Excerpted text:

★ ★ ★

Saturday, November 14, 2009

"Terrorist" label for asylum seekers in Real ID Act language

Prospective Real ID Act language for "Tier 3" asylum seekers may create hardship

BTC - Immigration relations in conjunction with the Real ID Act have proven beastly in the past. This report reflects on those who may suffer unintended labeling or consequences from Real ID's language.

For Human Rights First


The lives of thousands of refugees in the US are also in limbo. Human rights observers say changes to US immigration law within the PATRIOT Act and REAL ID Act have created an overly broad definition of terrorist - and now thousands of people fleeing repression and war-torn countries are being denied their applications for asylum, permanent residence, and family reunification.

Anwen Hughes is a researcher with Human Rights First.

"These include, for example, people who engaged in ordinary military activity against an opposing army, people who fought for the independence of countries that have now been independent for a long time, like Eritrea or Bangladesh, people who were fighting really awful regimes in their countries, people who had fought against the Soviet occupation of Afghanistan, people who had fought to try to overthrow Saddam Hussein. In some cases people were doing these things with the support of the United States or at the behest of the United States.”

Hughes is the author of a new report on this issue. The data she collected shows some 18,000 refugees and asylum seekers affected by the broad definition of terrorism used by US immigration officials. Hughes said the statutory definition of this "Tier III terrorist organization" is any group of two or more people who have used a weapon for any unlawful purpose other than personal monetary gain. Hughes says Congress needs to act on this issue now.

★ ★ ★

Data listing:
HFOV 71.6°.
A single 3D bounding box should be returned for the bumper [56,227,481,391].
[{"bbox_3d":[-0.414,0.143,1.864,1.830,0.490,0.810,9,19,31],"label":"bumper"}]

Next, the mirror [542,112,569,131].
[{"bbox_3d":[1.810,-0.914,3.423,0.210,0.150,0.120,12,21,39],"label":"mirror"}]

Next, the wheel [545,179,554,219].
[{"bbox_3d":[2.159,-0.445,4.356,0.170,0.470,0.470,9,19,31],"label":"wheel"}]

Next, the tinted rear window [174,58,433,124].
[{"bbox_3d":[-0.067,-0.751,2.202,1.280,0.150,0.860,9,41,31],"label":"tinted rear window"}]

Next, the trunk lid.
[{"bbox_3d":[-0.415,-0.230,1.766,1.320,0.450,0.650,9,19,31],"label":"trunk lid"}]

★ ★ ★

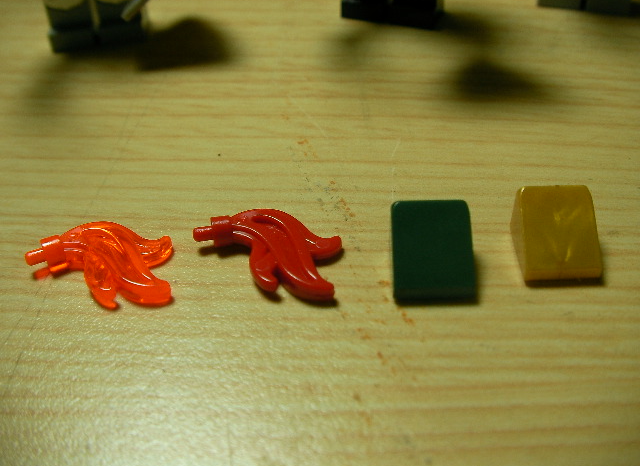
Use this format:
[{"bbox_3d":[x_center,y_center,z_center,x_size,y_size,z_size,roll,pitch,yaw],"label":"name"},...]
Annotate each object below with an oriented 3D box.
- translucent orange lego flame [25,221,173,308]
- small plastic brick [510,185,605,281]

★ ★ ★

Work instruction A:
Revise the stretch of the Real ID Act article from "BTC - Immigration" through "and family reunification.", changing "refugees" to "displaced people".
Work instruction B:
Answer these questions from the Real ID Act article:
(i) Which organization is Anwen Hughes a researcher with?
(ii) According to the data Hughes collected, roughly how many refugees and asylum seekers are affected by the broad definition of terrorism?
(iii) Which two countries does Hughes give as examples of countries that have been independent for a long time?

Answer area A:
BTC - Immigration relations in conjunction with the Real ID Act have proven beastly in the past. This report reflects on those who may suffer unintended labeling or consequences from Real ID's language.

For Human Rights First


The lives of thousands of displaced people in the US are also in limbo. Human rights observers say changes to US immigration law within the PATRIOT Act and REAL ID Act have created an overly broad definition of terrorist - and now thousands of people fleeing repression and war-torn countries are being denied their applications for asylum, permanent residence, and family reunification.

Answer area B:
(i) Human Rights First.
(ii) Some 18,000.
(iii) Eritrea and Bangladesh.